Natasha Krenbol, Traverse
Entre arts premiers et Beckett
Natasha Krenbol s’attache dans son oeuvre picturale aux non graciés et aux vaincus. Mais sans ajouter à ses images le moindre lyrisme superflu.
L’oeuvre se rattache aux arts premiers et n’est pas sans rappeler sur un plan pictural l’approche d’un Beckett.
Comme lui, elle a de l’affection pour les damnés et nous fait entrer dans des cercles de l’enfer terrestre. Née à Zurich et installée dans la Drôme, son vitalisme la rapproche d’une Afrique première qui rappelle à la fois la beauté et l’indifférence splendide du monde.
S’il ne fait rien pour les hommes, il ne fait rien contre eux. Ce qui n’est pas le cas des seconds.
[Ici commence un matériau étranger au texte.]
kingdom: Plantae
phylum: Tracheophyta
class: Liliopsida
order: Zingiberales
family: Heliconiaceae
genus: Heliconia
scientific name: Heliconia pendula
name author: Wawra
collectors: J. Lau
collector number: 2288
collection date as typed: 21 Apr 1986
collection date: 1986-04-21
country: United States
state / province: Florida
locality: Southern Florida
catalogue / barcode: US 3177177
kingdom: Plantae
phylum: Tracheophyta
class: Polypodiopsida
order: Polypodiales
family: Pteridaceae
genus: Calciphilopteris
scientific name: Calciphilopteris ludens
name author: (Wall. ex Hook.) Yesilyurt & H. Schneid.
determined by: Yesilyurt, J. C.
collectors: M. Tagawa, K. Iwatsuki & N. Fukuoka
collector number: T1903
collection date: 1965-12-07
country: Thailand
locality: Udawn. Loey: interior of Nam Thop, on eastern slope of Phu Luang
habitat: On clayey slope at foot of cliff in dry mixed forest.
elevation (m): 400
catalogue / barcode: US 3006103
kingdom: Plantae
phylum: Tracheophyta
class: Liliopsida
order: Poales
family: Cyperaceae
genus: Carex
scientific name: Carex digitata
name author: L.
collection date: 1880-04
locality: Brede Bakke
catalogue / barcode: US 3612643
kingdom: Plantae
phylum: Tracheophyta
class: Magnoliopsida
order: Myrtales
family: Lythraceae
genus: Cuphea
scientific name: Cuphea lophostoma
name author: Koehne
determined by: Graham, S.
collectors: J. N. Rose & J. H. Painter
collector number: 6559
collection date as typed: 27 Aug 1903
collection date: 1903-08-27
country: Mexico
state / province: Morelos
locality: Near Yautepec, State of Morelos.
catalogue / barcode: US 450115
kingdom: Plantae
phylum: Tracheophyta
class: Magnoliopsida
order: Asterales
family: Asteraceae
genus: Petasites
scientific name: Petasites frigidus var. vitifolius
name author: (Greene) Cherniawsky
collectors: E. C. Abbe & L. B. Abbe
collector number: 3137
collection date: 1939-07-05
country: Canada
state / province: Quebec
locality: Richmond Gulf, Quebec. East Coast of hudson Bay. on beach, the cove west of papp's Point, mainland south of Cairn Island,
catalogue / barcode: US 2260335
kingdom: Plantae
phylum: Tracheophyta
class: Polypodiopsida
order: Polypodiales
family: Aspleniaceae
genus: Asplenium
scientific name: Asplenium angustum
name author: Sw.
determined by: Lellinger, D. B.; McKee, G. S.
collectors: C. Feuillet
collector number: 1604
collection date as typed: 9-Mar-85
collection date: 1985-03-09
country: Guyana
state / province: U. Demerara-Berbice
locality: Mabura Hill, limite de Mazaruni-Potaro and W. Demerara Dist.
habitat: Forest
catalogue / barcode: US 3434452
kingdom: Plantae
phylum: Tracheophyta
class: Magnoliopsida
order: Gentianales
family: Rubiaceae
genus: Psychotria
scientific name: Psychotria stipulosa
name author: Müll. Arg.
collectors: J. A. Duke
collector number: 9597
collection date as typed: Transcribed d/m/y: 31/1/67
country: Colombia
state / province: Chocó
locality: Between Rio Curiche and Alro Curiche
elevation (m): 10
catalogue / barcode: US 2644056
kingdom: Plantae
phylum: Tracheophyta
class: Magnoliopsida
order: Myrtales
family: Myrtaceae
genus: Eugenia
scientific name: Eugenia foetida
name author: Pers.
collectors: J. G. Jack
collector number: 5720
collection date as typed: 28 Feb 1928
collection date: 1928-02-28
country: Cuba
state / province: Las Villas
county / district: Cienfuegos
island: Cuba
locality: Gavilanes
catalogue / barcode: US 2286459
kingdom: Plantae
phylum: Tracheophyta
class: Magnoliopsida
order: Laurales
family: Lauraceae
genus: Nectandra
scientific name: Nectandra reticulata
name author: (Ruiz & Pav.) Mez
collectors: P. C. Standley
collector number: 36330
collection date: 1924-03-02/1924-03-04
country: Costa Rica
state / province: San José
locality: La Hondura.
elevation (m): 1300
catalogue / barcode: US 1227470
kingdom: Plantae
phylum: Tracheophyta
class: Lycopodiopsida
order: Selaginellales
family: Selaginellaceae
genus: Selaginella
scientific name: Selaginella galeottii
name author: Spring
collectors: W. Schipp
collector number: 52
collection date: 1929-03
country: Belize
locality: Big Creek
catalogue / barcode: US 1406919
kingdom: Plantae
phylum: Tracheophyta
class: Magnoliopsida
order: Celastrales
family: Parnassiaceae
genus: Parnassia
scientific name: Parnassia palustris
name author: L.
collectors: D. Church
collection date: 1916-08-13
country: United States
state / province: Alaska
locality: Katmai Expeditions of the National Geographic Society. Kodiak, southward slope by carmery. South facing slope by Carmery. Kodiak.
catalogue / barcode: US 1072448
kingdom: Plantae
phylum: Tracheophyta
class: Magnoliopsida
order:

L’oeuvre reste puissante en ces formes premières lacérées de graffitis, là où même d’étranges ramasseurs de mégots cultivent encore des rêves en retour de leurs revers . C’est pourquoi parfois des danseuses s’ébrouent sur un afro blues et des chansons plastiques où se croisent quelques paroles dans la chauve rhétorique où se ressasse l’improbable histoire de l’humanité.
Il se peut que des vaincus se retrouvent au bras d’une mariée. Mais un seul soir.
Car il ne faut pas trop rêver.
jean-paul gavard-perret
Natasha Krenbol, Traverse, éditions Université Jean Moulin, Lyon 3, 2018, 118 p.